Let p denote stereographic projection with vertex N
from
the sphere S to the plane P.
Then, for any circle C on S,
p(C) is
a line if N lies on C, and
a circle otherwise.
We choose coordinates so that S is the sphere x²+y²+z² = 1
and N is the point (0,0,1) We take as P the plane z=0.
Suppose that P on S has projection Q on P.
Then Q = (X,Y,0) for some X and Y and P is the point
where NQ cuts S.
Suppose that C lies on the plane F: ax+by+cz = d.
A point on NQ has the form (tX,tY,1-t) for some real t.
This is on S if and only if (tX)²+(tY)²+(1-t)² = 1.
Simplifying, we get t((X²+Y²+1)t-2)=0.
Now, t=0 gives N, so P must have t=2/(X²+Y²+1).

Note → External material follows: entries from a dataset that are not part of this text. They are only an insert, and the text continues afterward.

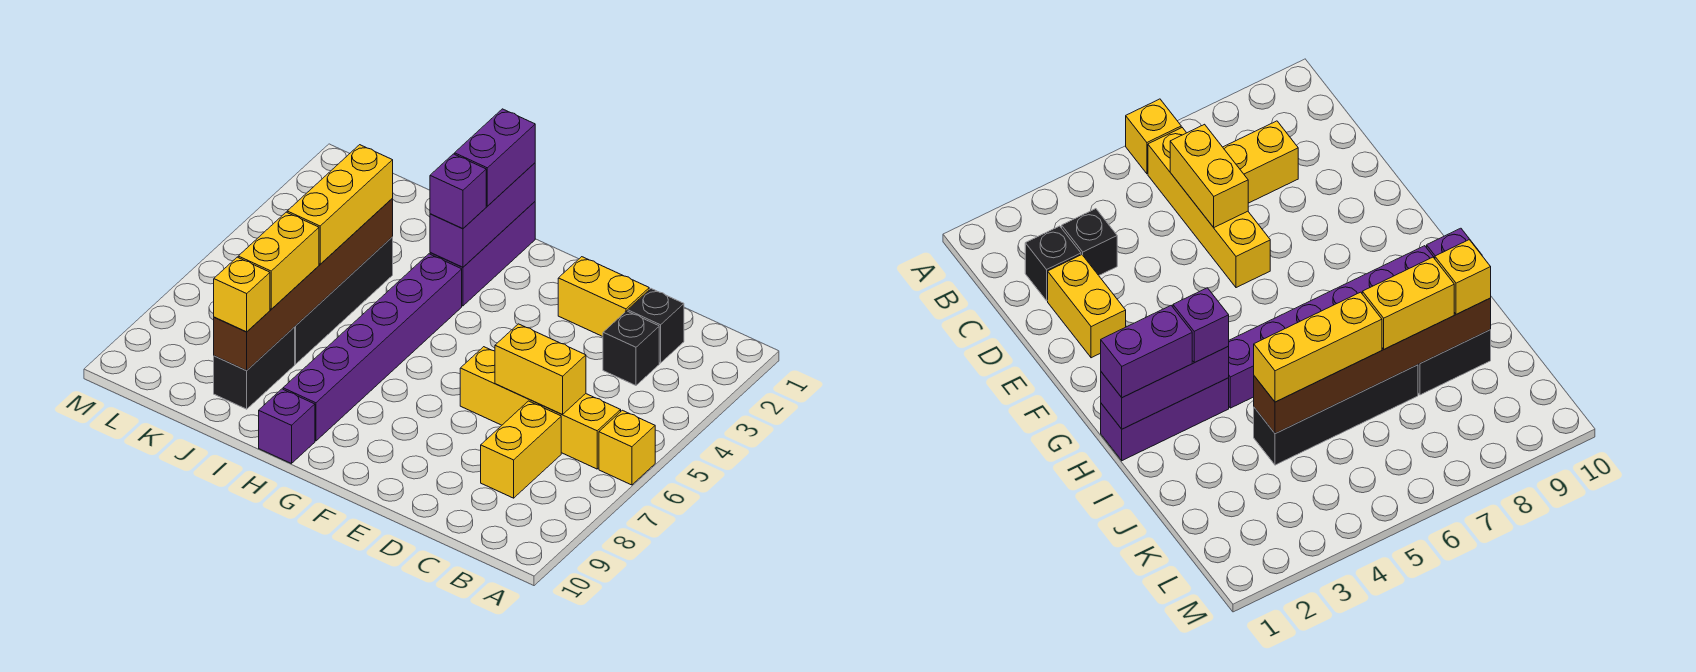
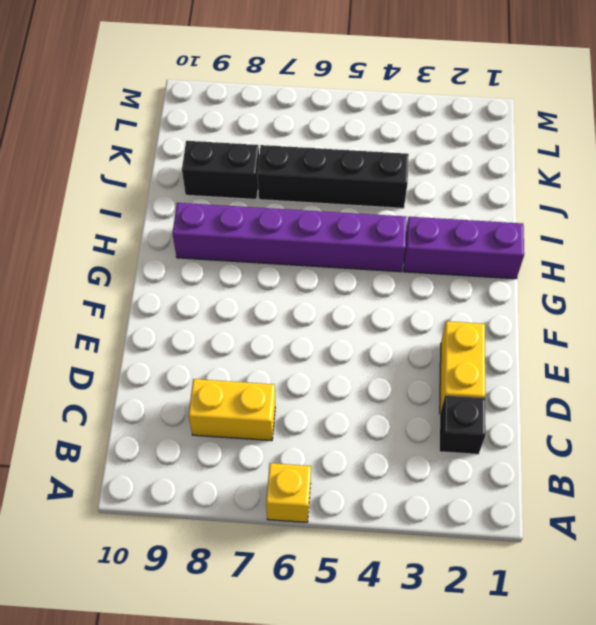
none -> yellow brick B6:E6 level 1
none -> black brick C3 level 1
none -> purple brick H10 level 1

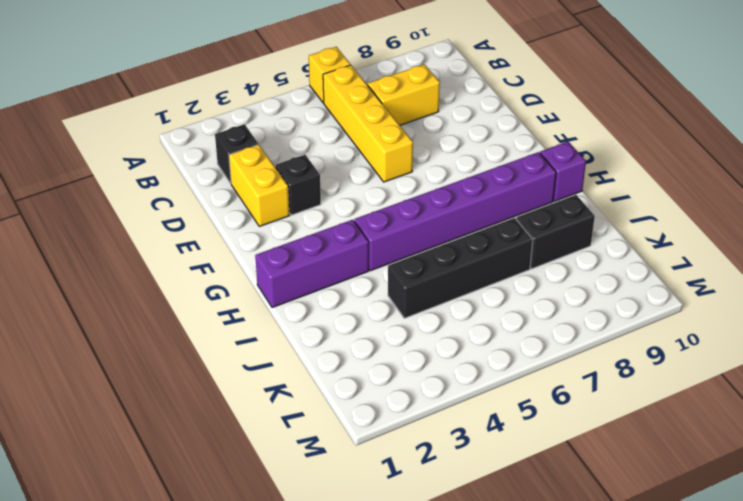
black brick E3 level 1 -> black brick C3 level 1
none -> yellow brick C6:D6 level 2
none -> purple brick H1:H3 level 2
none -> brown brick J4:J9 level 2

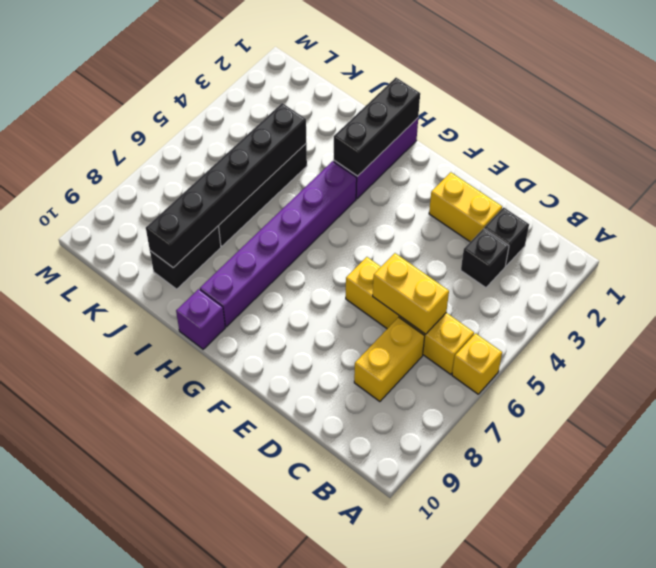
black brick H1:H3 level 2 -> purple brick H1:H3 level 2
black brick J4:J9 level 2 -> brown brick J4:J9 level 2
none -> purple brick H1:H2 level 3
none -> purple brick H3 level 3
none -> yellow brick J4:J6 level 3

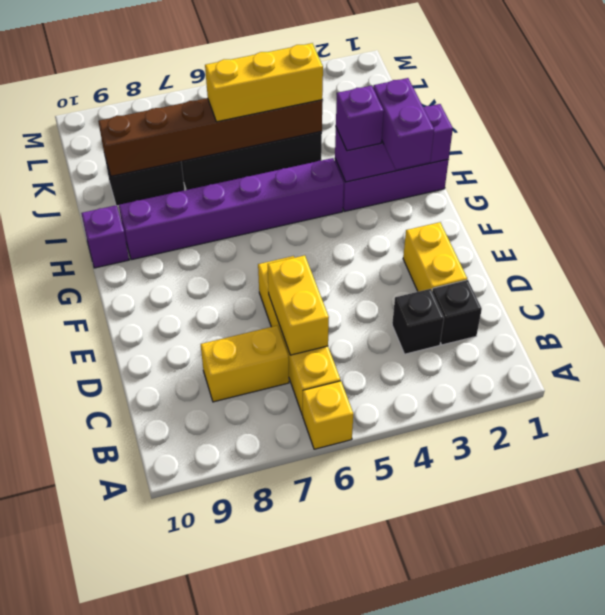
purple brick G2:H2 level 3 -> purple brick H1:H2 level 3
none -> yellow brick J7:J8 level 3
none -> yellow brick J9 level 3

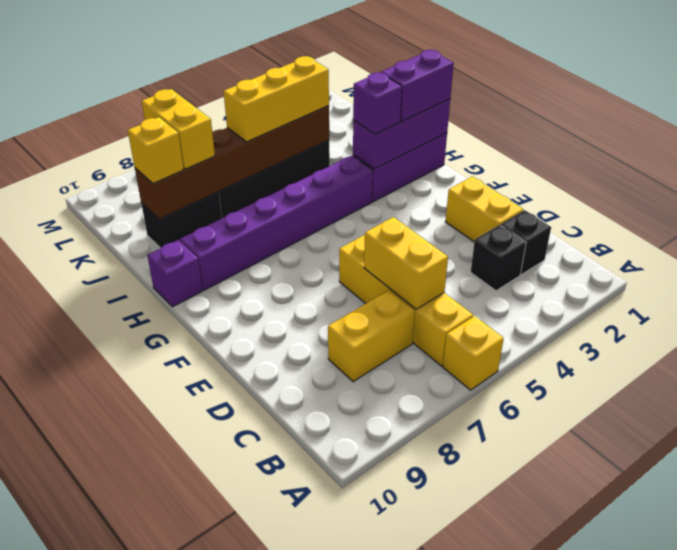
yellow brick J8:K8 level 3 -> yellow brick J7:J8 level 3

But P also lies on F, so that
2aX/(X²+Y²+1) +2bY/(X²+Y²+1) + c(1-2/(X²+Y²+1) = d.
Simplifying, 2aX + 2bY - 2c = (d-c)(X²+Y²+1).
Thus the points on C project to points on the curve
2ax + 2by - 2c = (d-c)(x²+y²+1).
If c=d, this is a line, otherwise it is a circle.
Finally, we note that c=d if and only if N = (0,0,1) lies on F.